*** Extract to read

Here is something you might not
know: Mexico was ruled by the same political party for 71 years. Now, after a brief pause of 12 years, the same party
is back: the Institutional Revolutionary Party (or
PRI) won the last election promising that it was a new party. The “Nuevo
PRI” or “new/reformed” PRI was going to be more
democratic and leave behind the authoritarian past that it had been known for. This promise was at the centre of Enrique
Peña Nieto’s campaign during the elections back in 2012. Part of the
international optimism about Mr. Nieto’s victory was derived from a perceived change in politics-as-usual in Mexico. Now,
that optimism has all but disappeared. This text is an
attempt from someone who has been part of the protests against Mr. Nieto to
explain what is happening and why.
Who is Enrique Peña Nieto?
Peña Nieto is a politician that
grew within the traditional ranks of the PRI party. He was a bureaucrat during the tenure of Mexico State’s governor Arturo
Montiel. Being his personal secretary, he became the protégée of a state
governor known for his corruption and authoritarianism. His political rise eventually turned him into Mexico
State’s governor in 2005, helped by a mixture of family and political
connections in a state that has been ruled by the PRI for 89 years without interruption.

******
*** Dataset records

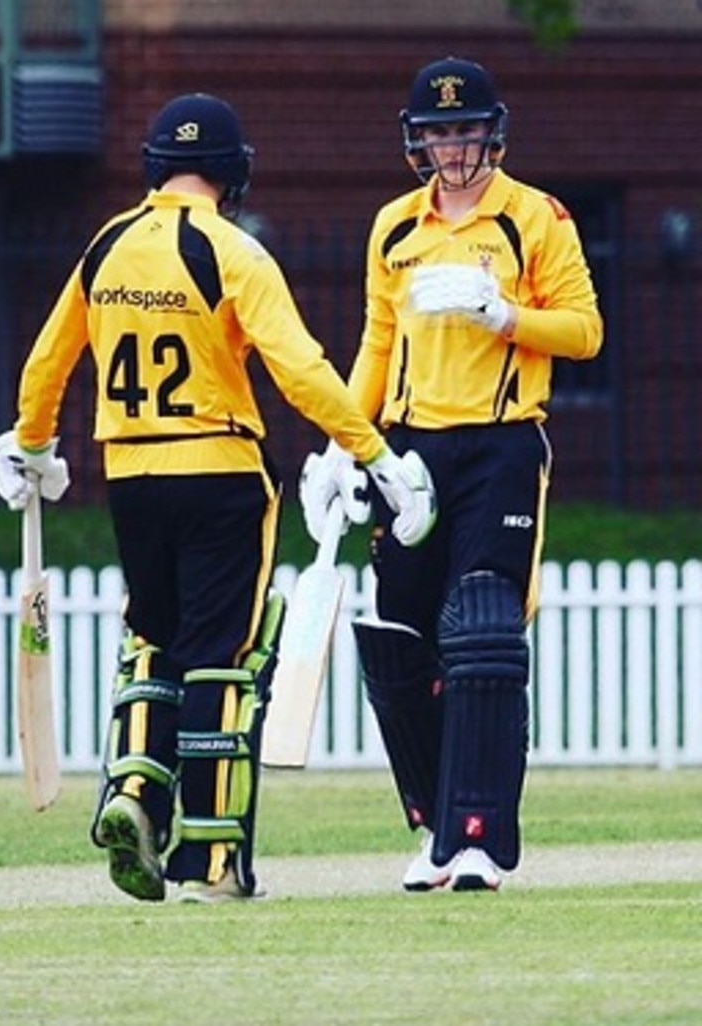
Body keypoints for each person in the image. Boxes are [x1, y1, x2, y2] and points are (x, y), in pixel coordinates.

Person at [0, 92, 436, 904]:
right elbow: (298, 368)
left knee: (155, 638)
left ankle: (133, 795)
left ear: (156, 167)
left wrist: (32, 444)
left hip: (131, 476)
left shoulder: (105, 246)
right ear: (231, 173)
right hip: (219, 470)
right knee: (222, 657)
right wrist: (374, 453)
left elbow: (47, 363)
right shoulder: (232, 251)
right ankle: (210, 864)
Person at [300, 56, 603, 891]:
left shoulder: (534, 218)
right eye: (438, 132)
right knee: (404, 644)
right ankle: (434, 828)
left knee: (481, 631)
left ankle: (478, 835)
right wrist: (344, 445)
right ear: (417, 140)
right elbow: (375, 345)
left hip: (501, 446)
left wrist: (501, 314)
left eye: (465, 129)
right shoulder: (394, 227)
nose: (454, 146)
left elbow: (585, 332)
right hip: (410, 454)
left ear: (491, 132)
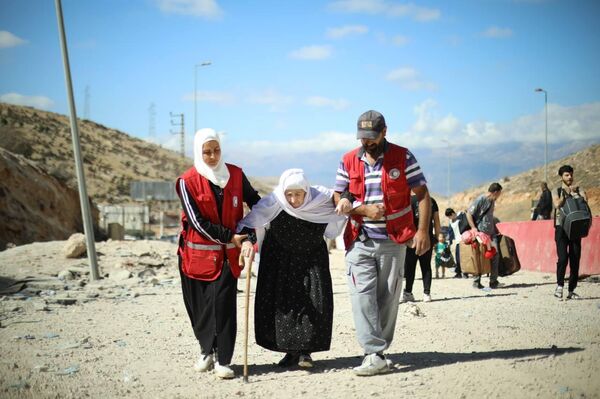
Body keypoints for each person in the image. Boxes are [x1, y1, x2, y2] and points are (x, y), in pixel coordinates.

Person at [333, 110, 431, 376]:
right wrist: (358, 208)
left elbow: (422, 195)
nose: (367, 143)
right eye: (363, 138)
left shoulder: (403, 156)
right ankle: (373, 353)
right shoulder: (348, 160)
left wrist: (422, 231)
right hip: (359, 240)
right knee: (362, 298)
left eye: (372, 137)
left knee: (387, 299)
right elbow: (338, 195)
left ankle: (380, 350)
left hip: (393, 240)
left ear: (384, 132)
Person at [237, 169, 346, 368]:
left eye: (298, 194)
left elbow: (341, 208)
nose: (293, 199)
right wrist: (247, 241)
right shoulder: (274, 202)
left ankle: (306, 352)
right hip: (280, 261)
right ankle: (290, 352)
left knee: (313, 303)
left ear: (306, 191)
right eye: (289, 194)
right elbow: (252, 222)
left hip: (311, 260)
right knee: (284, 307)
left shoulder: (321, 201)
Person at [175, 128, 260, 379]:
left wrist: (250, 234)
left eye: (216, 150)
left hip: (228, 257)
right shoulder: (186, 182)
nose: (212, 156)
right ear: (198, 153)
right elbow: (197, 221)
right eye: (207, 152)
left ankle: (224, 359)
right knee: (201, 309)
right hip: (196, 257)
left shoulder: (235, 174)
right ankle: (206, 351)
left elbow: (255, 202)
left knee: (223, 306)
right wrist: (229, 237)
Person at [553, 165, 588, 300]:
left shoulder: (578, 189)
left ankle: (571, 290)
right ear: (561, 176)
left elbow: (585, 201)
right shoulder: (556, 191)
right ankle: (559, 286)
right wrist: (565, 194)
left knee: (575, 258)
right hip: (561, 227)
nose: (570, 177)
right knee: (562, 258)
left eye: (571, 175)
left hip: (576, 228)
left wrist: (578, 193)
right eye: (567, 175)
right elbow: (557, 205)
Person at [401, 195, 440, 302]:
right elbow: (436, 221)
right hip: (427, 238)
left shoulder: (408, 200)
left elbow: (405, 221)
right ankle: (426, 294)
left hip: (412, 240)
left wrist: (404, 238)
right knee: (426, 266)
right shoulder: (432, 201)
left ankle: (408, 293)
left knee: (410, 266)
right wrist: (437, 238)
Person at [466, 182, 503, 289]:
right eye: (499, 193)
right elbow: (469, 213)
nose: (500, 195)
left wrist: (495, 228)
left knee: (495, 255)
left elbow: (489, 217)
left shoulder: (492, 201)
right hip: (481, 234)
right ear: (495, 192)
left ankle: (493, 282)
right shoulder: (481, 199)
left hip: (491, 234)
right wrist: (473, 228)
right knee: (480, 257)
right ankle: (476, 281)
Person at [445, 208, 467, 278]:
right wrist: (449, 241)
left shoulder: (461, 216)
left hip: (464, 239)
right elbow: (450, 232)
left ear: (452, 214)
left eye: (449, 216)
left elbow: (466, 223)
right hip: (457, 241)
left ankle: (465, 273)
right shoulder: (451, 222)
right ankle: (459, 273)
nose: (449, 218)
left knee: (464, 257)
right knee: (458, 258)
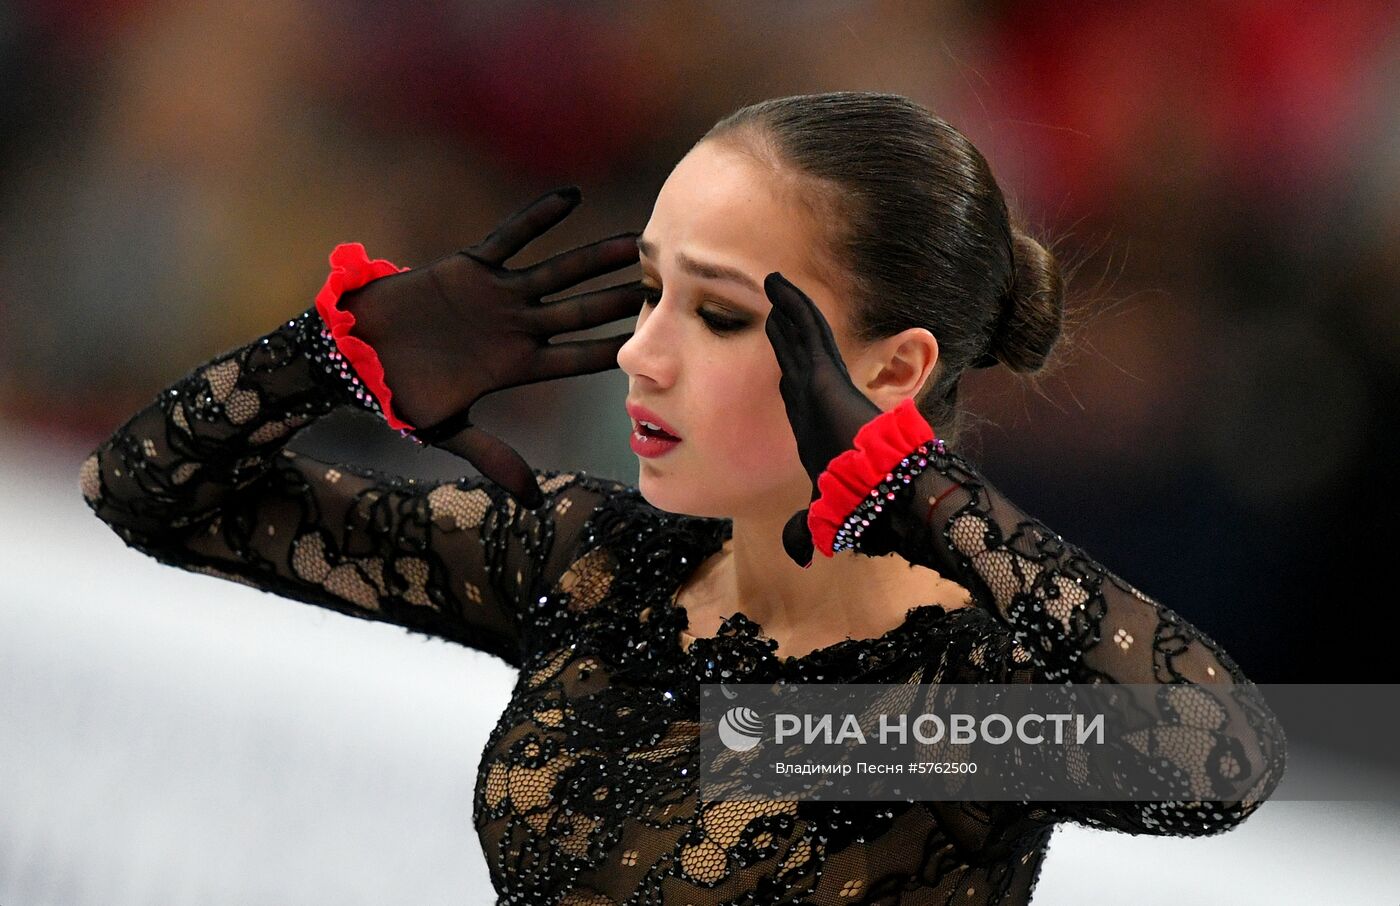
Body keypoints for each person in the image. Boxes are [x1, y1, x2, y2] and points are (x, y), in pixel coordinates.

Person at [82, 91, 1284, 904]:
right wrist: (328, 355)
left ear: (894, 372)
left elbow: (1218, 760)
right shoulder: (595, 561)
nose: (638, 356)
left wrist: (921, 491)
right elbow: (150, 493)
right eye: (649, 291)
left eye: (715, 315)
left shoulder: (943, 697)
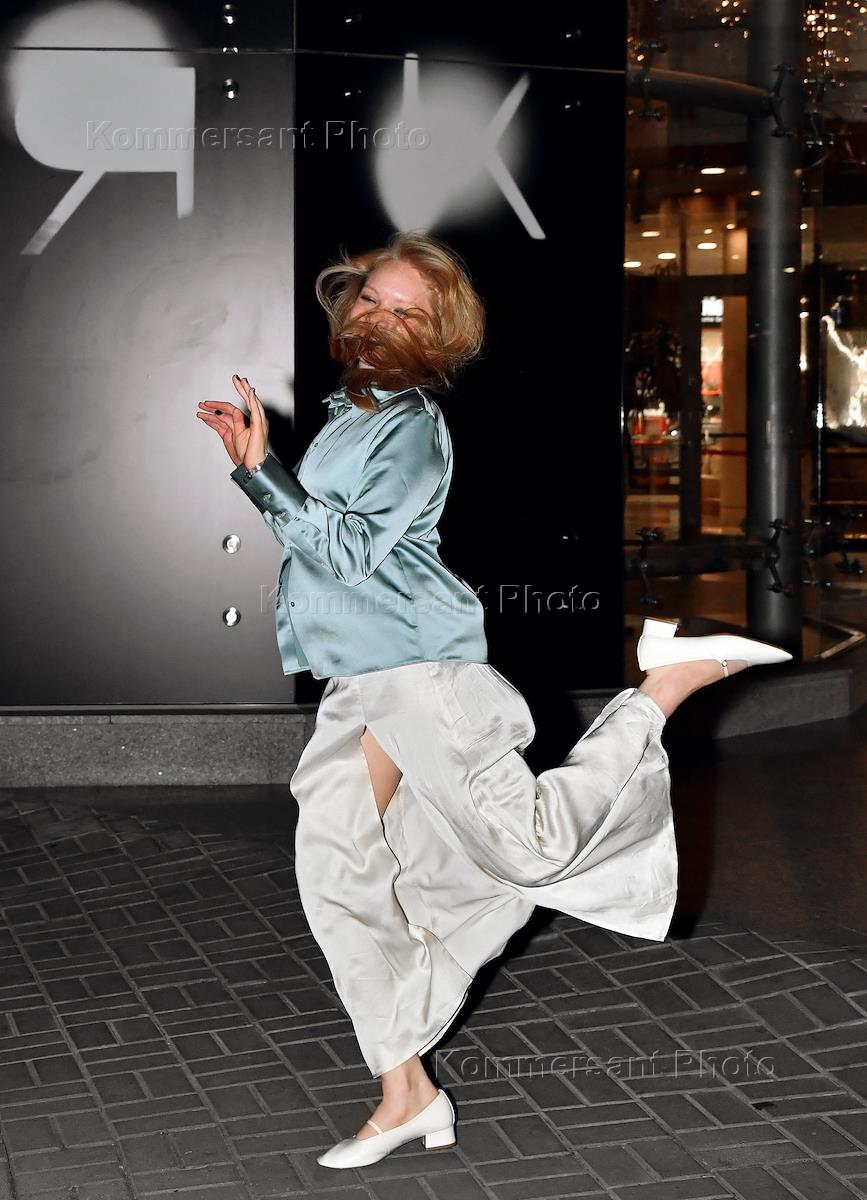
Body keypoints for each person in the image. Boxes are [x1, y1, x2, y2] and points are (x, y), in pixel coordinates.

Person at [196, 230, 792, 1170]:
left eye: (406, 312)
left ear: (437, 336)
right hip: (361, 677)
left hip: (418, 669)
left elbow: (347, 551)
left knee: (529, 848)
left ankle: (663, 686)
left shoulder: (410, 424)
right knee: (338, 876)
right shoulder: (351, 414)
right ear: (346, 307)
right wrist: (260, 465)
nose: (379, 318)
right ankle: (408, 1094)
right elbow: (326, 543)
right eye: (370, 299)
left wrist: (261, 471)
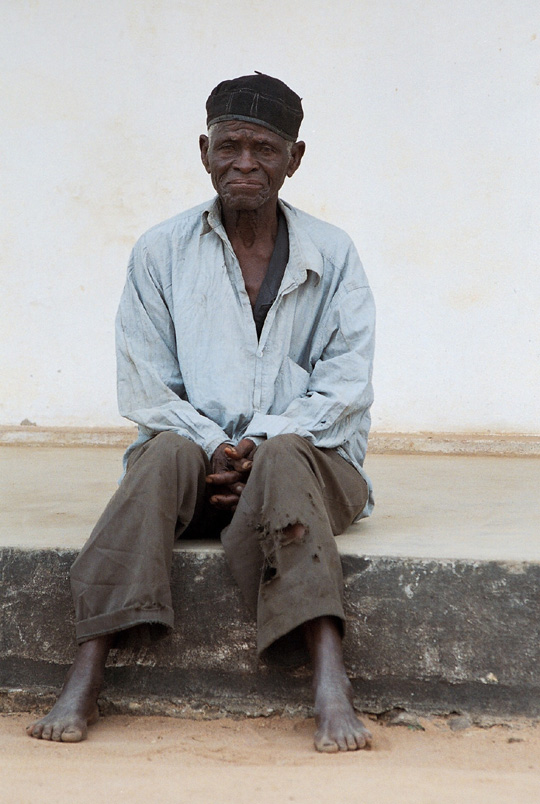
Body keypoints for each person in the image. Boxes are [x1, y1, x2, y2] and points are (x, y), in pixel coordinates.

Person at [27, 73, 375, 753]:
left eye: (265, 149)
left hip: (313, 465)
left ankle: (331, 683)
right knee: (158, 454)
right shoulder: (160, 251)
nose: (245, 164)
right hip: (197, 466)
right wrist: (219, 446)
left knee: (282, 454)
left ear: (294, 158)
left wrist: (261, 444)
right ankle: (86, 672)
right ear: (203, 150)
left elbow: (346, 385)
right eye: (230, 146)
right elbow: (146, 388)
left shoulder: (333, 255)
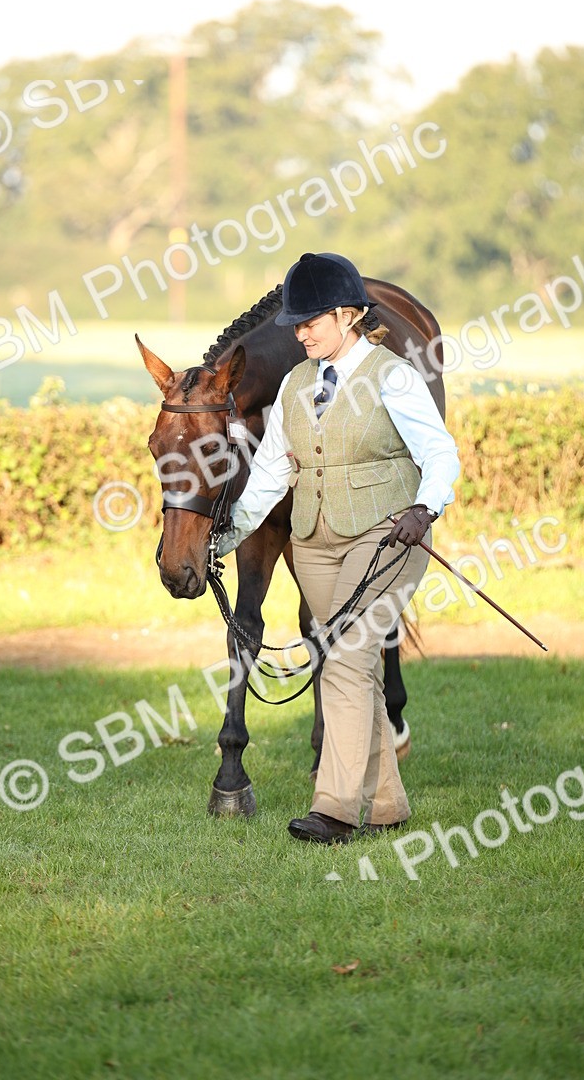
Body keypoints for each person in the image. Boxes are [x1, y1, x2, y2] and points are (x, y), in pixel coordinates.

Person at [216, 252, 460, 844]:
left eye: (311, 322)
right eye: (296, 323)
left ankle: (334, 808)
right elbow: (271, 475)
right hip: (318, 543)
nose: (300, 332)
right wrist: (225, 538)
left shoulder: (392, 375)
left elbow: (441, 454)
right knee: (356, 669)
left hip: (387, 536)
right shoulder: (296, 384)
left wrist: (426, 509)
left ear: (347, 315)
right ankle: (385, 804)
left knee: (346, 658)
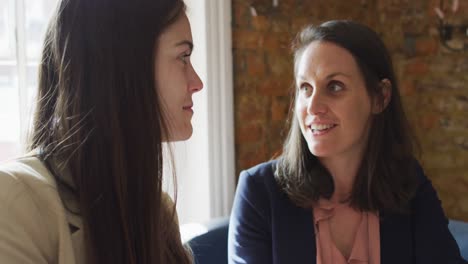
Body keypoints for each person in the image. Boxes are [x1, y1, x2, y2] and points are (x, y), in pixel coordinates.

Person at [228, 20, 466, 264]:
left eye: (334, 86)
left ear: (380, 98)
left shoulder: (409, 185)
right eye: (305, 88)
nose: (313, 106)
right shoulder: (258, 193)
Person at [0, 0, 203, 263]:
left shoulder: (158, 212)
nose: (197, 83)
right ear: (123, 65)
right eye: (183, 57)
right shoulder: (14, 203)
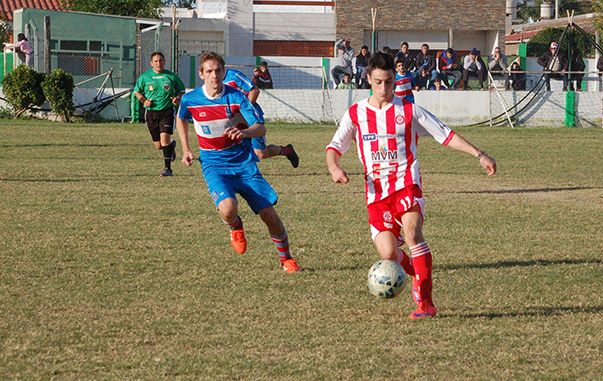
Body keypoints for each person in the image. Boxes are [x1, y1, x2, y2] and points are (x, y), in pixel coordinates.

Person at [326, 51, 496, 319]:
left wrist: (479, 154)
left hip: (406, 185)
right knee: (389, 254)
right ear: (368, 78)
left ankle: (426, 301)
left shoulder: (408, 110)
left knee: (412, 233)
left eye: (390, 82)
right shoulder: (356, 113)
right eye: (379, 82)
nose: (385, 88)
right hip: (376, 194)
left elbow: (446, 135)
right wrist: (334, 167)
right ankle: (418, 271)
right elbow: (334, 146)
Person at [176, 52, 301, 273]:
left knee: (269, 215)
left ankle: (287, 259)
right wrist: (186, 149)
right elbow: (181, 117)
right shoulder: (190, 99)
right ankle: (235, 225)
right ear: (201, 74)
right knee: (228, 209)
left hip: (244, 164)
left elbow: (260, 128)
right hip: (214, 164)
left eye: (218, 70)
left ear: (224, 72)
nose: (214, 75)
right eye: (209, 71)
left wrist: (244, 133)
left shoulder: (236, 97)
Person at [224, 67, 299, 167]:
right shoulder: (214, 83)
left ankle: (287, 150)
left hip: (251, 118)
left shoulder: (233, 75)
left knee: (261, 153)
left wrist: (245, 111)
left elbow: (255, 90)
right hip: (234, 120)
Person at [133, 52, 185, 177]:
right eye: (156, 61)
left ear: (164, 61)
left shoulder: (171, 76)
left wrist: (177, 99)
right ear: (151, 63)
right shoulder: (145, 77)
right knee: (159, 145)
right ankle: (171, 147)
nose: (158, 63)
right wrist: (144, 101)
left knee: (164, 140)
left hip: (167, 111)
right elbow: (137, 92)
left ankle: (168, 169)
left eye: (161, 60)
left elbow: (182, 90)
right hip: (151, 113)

******

● Exercise requirements:
A - According to the article on Mexico's PRI, for how many years did the party rule Mexico before its 12-year pause?
B - Please carry the article on Mexico's PRI forward from its final sentence.
These entries have no connection to the article on Mexico's PRI.

● Per-task answers:
A - 71 years.

B -
During his tenure in the
year 2006, Peña Nieto oversaw a violent police operation in the town of San Salvador Atenco2. The population had been resisting attempts to
wrestle agricultural land away from them using eminent
domain, in order to build a new airport. Back
then and today, the social situation was grim: Mexico State is amongst the most violent areas of the country and the images of policemen chasing and hitting protesters in the streets of the town were broadcast on live television. After the operation, reports of
rape and disproportionate violence surfaced. The violent
repression of the protests in Atenco would haunt Peña Nieto during his presidential campaign. This would trigger massive
student protests against him years later.
#Yosoy132 is born
Now, let’s skip forward 6 years.
It’s 2012 and Peña Nieto is campaigning to be president. His visit to a
renowned private university ended with a Q&A round in which students asked
him about the San Salvador Atenco operation.
He sternly defended having “reestablished the rule of law” and had to be escorted by his entourage out of the
university among thousands of students that booed him and chanted “this
university doesn’t want you”. Signaling the unrepentant stance of Peña Nieto towards human rights abuses, that first protest
mutated into a massive student social movement named
#Yosoy132 that warned about a possible authoritarian regression if Peña Nieto
won.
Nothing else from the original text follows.